Description of the task: Extract the final stretch of the data: the line that contains "Left hand at" and every line after it, unaltered, and no other lines.
== Segment start ==
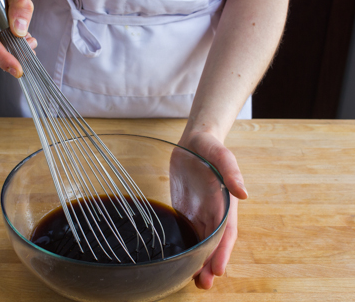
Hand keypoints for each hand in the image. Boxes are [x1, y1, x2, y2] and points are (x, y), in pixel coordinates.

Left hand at [178, 131, 247, 289]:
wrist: (194, 141)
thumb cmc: (210, 147)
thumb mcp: (221, 155)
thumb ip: (231, 171)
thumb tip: (243, 193)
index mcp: (224, 203)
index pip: (225, 232)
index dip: (222, 252)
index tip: (218, 270)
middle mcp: (213, 212)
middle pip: (213, 243)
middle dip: (210, 264)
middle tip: (203, 284)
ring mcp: (199, 213)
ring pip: (200, 243)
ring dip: (199, 262)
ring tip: (194, 281)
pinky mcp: (185, 211)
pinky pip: (187, 233)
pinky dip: (187, 249)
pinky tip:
== Segment end ==
Answer box:
Left hand at [178, 131, 247, 289]:
wrist: (194, 141)
thumb cmc: (210, 147)
thumb mcp: (221, 155)
thumb ip: (231, 171)
thumb tip: (243, 193)
index mcp: (224, 203)
index pip: (225, 232)
index dip: (222, 252)
index tip: (218, 270)
middle mcp: (213, 212)
middle pip: (213, 243)
middle dip: (210, 264)
middle tip: (203, 284)
ring mcp: (199, 213)
ring pip: (200, 243)
ring dip: (199, 262)
ring tip: (194, 281)
pinky mcp: (185, 211)
pinky pip: (187, 233)
pinky dip: (187, 249)
pinky tip:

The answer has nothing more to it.